LV: It’s one thing to say it, but we’ve known about this for a long time and it hasn’t happened.

TB: I’m disturbed by your counsels of dispair. The proportion of things being transmitted over HTTPS is monotonically increasing. And we still encounter people saying ‘oh, my stuff is shareware, it doesn’t need to be HTTPS’. And to that I say, ‘well, yeah, but the decision as to whether something needs to be private is complicated and very context dependent, and most people aren’t equipped to make it, so why don’t you just do the safe thing and make everything private. And that’s an unanswerable argument now that HTTPS is very low cost and low difficulty to deploy. I’m quite optimistic actually. I’m not arguing in favour of absolute privacy; there can never be such a thing. All we can ever do is move the needle and increase the proportion of things that are privacy enabled, and I think we’re doing that.

I notice that there are excellent OpenPGP libraries available now for Ruby and Python and JavaScript and Node. There are not for Java itself or for .Net, which is a problem that we need to address. I know that people are working hard over at Google and some other places about trying to do crypto in the browser. Which is, if you can do it, a super interesting enabler of a bunch of interesting things, but there’s a severe question of trust. When can you trust an app that you download over the air? Those problems are not insuperable.

LV: Do you think we can counteract the new app-centric frontier by using stuff like Firefox OS?

TB: It is clearly the case that the browser is becoming less central as part of the software delivery ecosystem because a very high proportion of things are migrating into native mobile apps. And to some extent that’s happening for reasons that are actually good. Native mobile apps offer more responsiveness and a lot of UX options that are not available in browser apps. They also have an important advantage that we’re not giving enough credit to, which is that they also have a superior developer experience. However, there are two important advantages of the browser-centric world that we’re losing. One of course is the speed of update. If you have a bug that you need to fix fast, in the case of Android you’re looking at a latency of hours and in the case of Apple you’re looking at a totally unpredictable latency of potentially weeks, whereas if you’re web-centric you can fix an applet in minutes. And that’s huge. Secondly, the issue you raised is important to me. I think the internet is better when anyone can deploy anything on it without asking for permission. And anyone can go and get it. And I do not like the app store as intermediaries through which you go to find anything. I’m less offended by the Google app store than by Apple’s because of its exclisivity – when Apple says we’re not going to sell something, they’re not saying they’re not going to sell it, they’re saying you can’t have it. If Google doesn’t like something, well you can still get it off the project’s website, right? How much impact is something like Firefox OS gonna have? Well, I hate to say it, but that probably depends on price performance of the hardware it’s running on.
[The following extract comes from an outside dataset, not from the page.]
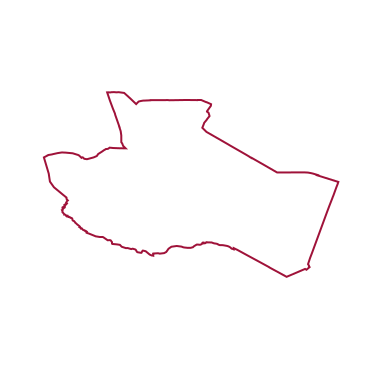 Jaunbērzes pag., Dobele, Latvia, rotated 37°
{"feature_id": "27541924B28590745616042", "entity_name": "Jaunbērzes pag.", "entity_type": "district", "adm_level": 2, "iso_a3": "LVA", "parent_name": "Latvia", "parent_adm1": "Dobele", "projection": "robinson", "projection_center": [23.387, 56.756], "detail": "fine", "context": "isolated", "style": "outline", "palette": "rose", "viewbox_px": 384, "rotation_deg": 37, "n_neighbors": 0, "source": "geoboundaries", "source_scale": "gbopen_adm2", "svg_char_len": 5416}
<svg xmlns="http://www.w3.org/2000/svg" viewBox="0 0 384 384"><g transform="rotate(37 192 192)"><path d="M52.9,253.5L66.6,263.6L67.9,264.9L68.0,265.0L72.3,269.2L76.4,270.5L78.9,271.3L90.0,271.8L95.1,272.0L95.9,273.0L97.9,273.5L97.7,274.0L97.6,274.4L97.6,274.8L97.9,275.4L97.9,275.9L97.9,276.3L98.1,276.4L98.3,276.3L98.5,276.3L98.6,276.5L98.8,276.5L98.7,276.8L98.8,276.9L99.0,276.9L99.0,277.0L98.8,277.3L98.9,277.6L98.8,277.9L98.8,278.0L98.4,278.1L98.5,278.5L98.4,278.6L98.1,278.7L98.1,278.8L98.3,278.9L98.3,279.0L98.1,279.2L98.3,279.3L98.6,279.3L98.7,279.5L98.6,279.9L98.8,279.9L98.8,280.1L99.2,280.2L99.4,280.4L99.4,280.5L99.6,280.8L99.6,281.1L99.3,281.2L99.2,281.3L99.3,281.5L99.2,281.7L99.2,281.8L98.4,281.7L98.2,281.7L98.1,281.8L98.3,282.0L98.1,282.3L98.3,282.4L98.5,282.3L98.9,282.4L99.1,282.5L99.1,282.9L98.8,283.4L98.8,283.5L99.0,283.6L99.3,283.8L99.4,284.0L99.5,284.2L99.4,284.3L99.5,284.5L99.4,284.7L99.3,284.8L100.1,285.2L100.2,285.3L100.4,285.8L100.7,286.1L100.9,286.2L101.1,286.2L101.8,286.2L102.6,286.5L103.0,286.5L103.5,286.9L103.7,286.6L103.8,286.5L104.0,286.5L104.5,286.5L104.9,286.4L105.2,286.5L105.5,286.7L105.7,286.8L106.0,286.8L105.9,286.6L106.2,286.3L106.5,286.2L106.7,285.9L106.9,285.8L107.0,285.9L107.0,286.1L107.2,286.3L107.4,286.3L107.6,286.3L107.9,286.1L108.1,286.1L108.3,286.2L108.4,286.3L108.6,286.2L108.4,286.0L108.5,285.9L108.8,285.8L109.3,285.9L109.5,285.8L109.7,285.6L109.8,285.6L110.2,285.7L110.6,285.6L110.9,285.6L111.2,285.3L111.7,285.2L111.9,285.2L112.5,285.4L112.9,285.8L113.6,286.4L113.9,286.5L114.6,286.4L115.4,286.2L115.7,286.3L116.6,286.5L117.3,286.8L118.4,286.8L119.8,287.0L120.6,287.0L121.6,287.0L122.2,287.0L122.8,287.1L123.3,287.1L123.8,287.3L124.0,287.5L123.8,287.8L124.1,287.8L124.6,287.7L125.1,287.8L125.2,288.0L125.3,288.1L125.5,288.0L125.5,287.9L125.7,287.7L125.8,287.4L126.1,287.4L126.7,287.6L127.0,287.6L127.5,287.8L128.0,287.8L128.5,287.7L128.8,287.4L129.2,287.3L129.4,287.3L129.9,287.2L129.9,287.3L130.1,287.3L130.2,287.5L130.4,287.5L131.1,287.3L131.4,287.2L131.5,287.0L132.0,287.0L132.1,287.6L132.0,287.8L132.2,288.0L132.5,287.9L132.9,287.9L134.1,287.4L140.8,285.6L141.3,285.5L141.7,285.4L145.5,283.4L147.6,281.8L147.7,281.7L148.0,281.6L148.6,281.5L153.7,281.3L155.2,280.0L156.0,279.6L156.4,279.6L158.1,280.2L158.3,280.2L159.2,281.4L159.7,281.4L163.6,279.0L166.2,277.6L168.7,278.0L168.9,278.0L169.2,277.9L173.0,276.6L174.3,275.5L177.2,274.4L177.7,274.2L177.9,274.1L178.6,273.1L178.9,272.9L180.0,272.5L181.0,272.1L181.8,272.0L182.7,272.3L183.6,272.8L184.0,272.9L184.3,272.9L184.6,272.9L184.9,272.8L188.0,271.2L188.2,270.9L188.1,270.4L187.9,269.1L187.9,268.5L188.1,268.3L190.6,267.2L191.0,267.2L195.2,267.4L196.1,267.4L198.1,266.9L198.3,266.7L199.4,266.2L198.1,264.7L198.6,264.3L198.5,264.1L201.8,261.3L203.4,260.6L203.8,260.2L206.5,257.6L207.4,255.7L207.5,255.5L207.5,253.9L207.4,251.6L207.6,250.8L208.5,248.1L212.1,244.5L212.3,244.3L216.0,242.2L216.8,241.8L217.5,241.7L218.0,241.5L219.0,241.1L220.5,240.2L222.5,239.0L223.0,238.5L223.6,238.1L224.3,237.6L225.0,236.8L225.9,235.6L226.0,235.5L226.2,234.2L226.3,233.9L227.4,231.2L227.7,231.0L228.2,230.5L229.1,230.0L229.9,229.5L230.6,228.8L230.8,228.3L231.2,227.3L231.4,226.9L231.0,226.6L230.9,226.4L231.0,226.0L231.7,225.4L231.8,225.5L231.9,225.4L232.6,225.7L232.8,225.4L233.2,225.1L233.6,224.6L233.6,224.4L233.6,223.6L234.1,223.1L234.8,222.9L235.3,222.5L238.0,220.5L240.1,219.9L240.5,219.7L241.2,219.4L242.0,218.9L242.7,218.6L243.3,218.3L244.4,218.1L244.6,218.2L245.9,217.8L246.5,217.5L248.2,216.2L249.2,215.6L252.4,214.0L253.8,213.5L254.9,213.3L256.1,213.2L256.8,213.3L257.5,213.4L258.1,213.3L258.6,213.0L258.9,212.9L259.8,212.7L259.1,211.7L262.3,211.1L262.6,211.0L273.5,209.4L287.4,207.3L298.9,205.6L299.0,205.7L318.6,202.8L328.6,185.4L330.2,185.2L331.1,181.2L330.8,181.1L330.6,181.1L330.2,181.0L330.0,180.9L329.8,180.6L329.7,180.4L328.1,179.8L326.0,173.6L324.6,168.7L311.8,126.4L310.0,120.3L307.7,112.1L307.6,111.9L307.0,109.6L305.3,104.1L304.7,102.1L304.5,101.5L303.6,98.2L302.8,95.9L282.0,103.3L282.1,102.8L277.5,104.5L275.7,105.3L274.5,105.9L273.1,106.6L272.3,107.1L271.3,107.8L270.1,108.6L248.2,125.2L222.6,128.4L220.1,128.7L220.2,128.8L219.7,129.0L217.0,129.3L216.9,129.2L212.4,129.7L193.3,132.1L193.0,132.1L167.4,135.3L161.6,134.5L160.7,131.2L160.1,129.3L160.3,125.7L160.2,124.8L160.3,120.8L159.7,120.3L157.4,118.7L155.6,118.8L155.5,118.7L155.4,118.6L155.3,115.9L155.2,111.8L154.4,110.4L149.5,111.5L149.3,111.7L144.0,113.0L141.1,115.2L141.1,115.3L132.0,122.0L119.4,131.8L118.9,132.2L117.1,133.3L116.9,133.5L113.8,135.9L103.8,143.4L103.9,143.5L103.5,143.9L100.1,146.7L97.9,148.5L96.3,150.2L95.0,151.8L94.9,152.2L94.5,155.4L86.9,154.5L78.2,153.7L73.4,156.4L71.5,158.0L69.7,159.1L67.6,160.8L66.9,161.6L65.0,162.9L64.3,163.5L71.3,168.3L78.8,173.1L83.2,175.7L83.7,176.1L84.1,176.5L94.9,183.7L94.8,183.8L98.4,186.3L101.5,189.4L105.6,194.8L106.6,195.1L107.0,195.2L109.2,196.6L112.7,197.1L107.2,201.1L102.6,204.3L100.6,205.5L99.8,206.0L99.5,206.2L99.2,207.4L98.9,208.1L98.6,208.4L98.1,208.9L97.3,209.6L96.9,210.9L96.6,211.4L95.8,213.9L94.3,217.9L94.2,218.5L94.2,218.9L94.3,219.2L94.3,220.3L94.3,220.6L92.6,223.6L88.4,229.0L86.0,230.3L83.9,230.1L83.4,230.4L83.2,230.7L83.1,231.2L79.9,230.8L78.6,231.0L77.6,231.4L73.4,232.9L67.4,236.6L64.9,238.3L64.0,239.0L61.2,241.9L60.0,243.3L58.2,245.4L57.6,246.2L55.7,248.2L55.0,248.9L54.9,249.1L55.0,249.1L52.9,253.5Z" fill="none" stroke="#9f1239" stroke-width="2"/></g></svg>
LV: We lament the loss of what the internet had at the beginning of its life.

TB: Think about it this way, the volume of traffic on the internet is unimaginably vast. So whether you are an over enthusiastic government agency or whether you are a hacker trying to steal credit card numbers, every time we can impose a non-zero cost on surveillance, the volume is so high that there will be entire class of surveillance or an entire class of crime, that it becomes uneconomic. And, given that, why would we not do it? Every time you increase the proportion of traffic with HTTPS up by 5%, you drive a certain class of undesirable behaviours into uneconomic territory. You don’t have to win to win, you just have to make things better to improve the environment.

Tim’s a fan of the way apps make things easier for developers – but not of the disadvantages they present to users.